Cette institution, qui a son origine dans les ordonnances de la Restauration (1. Ordonnances du 21 août 1825 et du 9 février 1827.), avait d’abord été limitée aux colonies les plus importantes et les plus anciennes, la Martinique, la Guadeloupe et la Réunion; elle a été étendue à toutes les colonies par le décret du 7 septembre 1881, et, depuis 1881, par des décrets spéciaux applicables à des territoires coloniaux plus récemment organisés (2. Un décret du 31 octobre 1894 institue un conseil de contentieux administratif à Diégo-Suarez, pour les territoires de Diégo-Suarez, Nossi-Bé et Sainte-Marie-de-Madagascar). Leur organisation et leur procédure ont été réglées en dernier lieu par le décret du 5 août 1881.
Les conseils du contentieux se composent du conseil privé, corps consultatif placé auprès du gouverneur pour l’assister dans son administration, — ou du conseil d’administration dans les colonies les moins importantes qui n’ont pas de conseil privé, — et en outre de deux magistrats de l’ordre judiciaire désignés chaque année par le gouverneur. L’organisation des conseils du contentieux ne répugne donc pas, comme celle des conseils de préfecture, à l’introduction de fonctionnaires judiciaires dans un tribunal administratif; elle y admet en réalité trois membres des corps judiciaires [384], car en dehors des deux magistrats désignés par le gouverneur, le procureur général est membre de droit du conseil privé.
La prédominance du conseil privé dans le conseil du contentieux a fait donner aussi à ce tribunal administratif le nom de « conseil privé constitué en conseil du contentieux administratif ».
La présidence appartient au gouverneur, avec voix prépondérante en cas de partage, et, à son défaut, au fonctionnaire qui vient immédiatement après lui dans l’ordre hiérarchique. Les fonctions du ministère public sont remplies par l’inspecteur des services administratifs et financiers de la marine et des colonies, qui prend le titre de commissaire du Gouvernement (1. Les fonctions du ministère public étaient antérieurement remplies par les contrôleurs coloniaux, qui ont été supprimés par le décret du 15 avril 1873. Les ordonnateurs, qui exerçaient des fonctions importantes dans l’administration coloniale, ont été également supprimés par le décret du 15 septembre 1882, qui a réparti leurs attributions entre le directeur de l’intérieur et le chef du service administratif de la marine.). Le secrétaire-archiviste du conseil privé fait office de greffier.

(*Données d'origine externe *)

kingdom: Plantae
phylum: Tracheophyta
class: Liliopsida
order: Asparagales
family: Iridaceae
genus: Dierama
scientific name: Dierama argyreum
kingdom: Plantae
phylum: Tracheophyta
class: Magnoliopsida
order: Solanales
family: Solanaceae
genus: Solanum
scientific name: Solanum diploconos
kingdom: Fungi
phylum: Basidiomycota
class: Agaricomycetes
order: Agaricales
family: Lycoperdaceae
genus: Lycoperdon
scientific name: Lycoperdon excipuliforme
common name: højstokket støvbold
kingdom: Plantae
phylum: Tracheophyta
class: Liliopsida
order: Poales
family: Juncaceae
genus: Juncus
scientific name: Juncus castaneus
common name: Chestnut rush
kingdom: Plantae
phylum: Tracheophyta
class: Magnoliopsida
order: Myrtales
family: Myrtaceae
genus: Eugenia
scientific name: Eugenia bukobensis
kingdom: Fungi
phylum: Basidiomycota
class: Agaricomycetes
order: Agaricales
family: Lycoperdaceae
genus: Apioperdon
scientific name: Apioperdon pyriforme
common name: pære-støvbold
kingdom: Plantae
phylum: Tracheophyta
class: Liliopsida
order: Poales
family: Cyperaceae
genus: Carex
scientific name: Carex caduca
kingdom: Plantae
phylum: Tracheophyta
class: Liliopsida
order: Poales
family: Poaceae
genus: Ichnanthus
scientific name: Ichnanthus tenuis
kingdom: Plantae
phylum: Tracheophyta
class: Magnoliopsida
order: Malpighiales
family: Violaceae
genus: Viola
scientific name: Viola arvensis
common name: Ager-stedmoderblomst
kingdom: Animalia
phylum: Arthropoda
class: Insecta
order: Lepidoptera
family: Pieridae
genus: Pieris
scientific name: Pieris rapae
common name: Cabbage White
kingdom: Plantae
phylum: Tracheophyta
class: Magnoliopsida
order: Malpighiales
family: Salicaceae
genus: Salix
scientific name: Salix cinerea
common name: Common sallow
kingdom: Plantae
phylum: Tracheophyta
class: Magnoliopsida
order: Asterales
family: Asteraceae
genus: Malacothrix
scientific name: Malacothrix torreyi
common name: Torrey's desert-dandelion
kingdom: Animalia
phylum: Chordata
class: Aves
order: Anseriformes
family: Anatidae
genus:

II.— ATTRIBUTIONS EN MATIÈRE CONTENTIEUSE
Les attributions des conseils du contentieux ont encore aujourd’hui pour principale base législative l’ordonnance du 21 août 1825 (art. 160) relative à la Réunion, et celle du 9 février 1827 (art. 76) relative à la Martinique et à la Guadeloupe, dont les dispositions, modifiées sur quelques points par le décret du 5 août 1881, ont été rendues communes à toutes les colonies par le décret du 7 septembre 1881.
On peut distinguer, dans la compétence des conseils du contentieux, trois séries d’attributions.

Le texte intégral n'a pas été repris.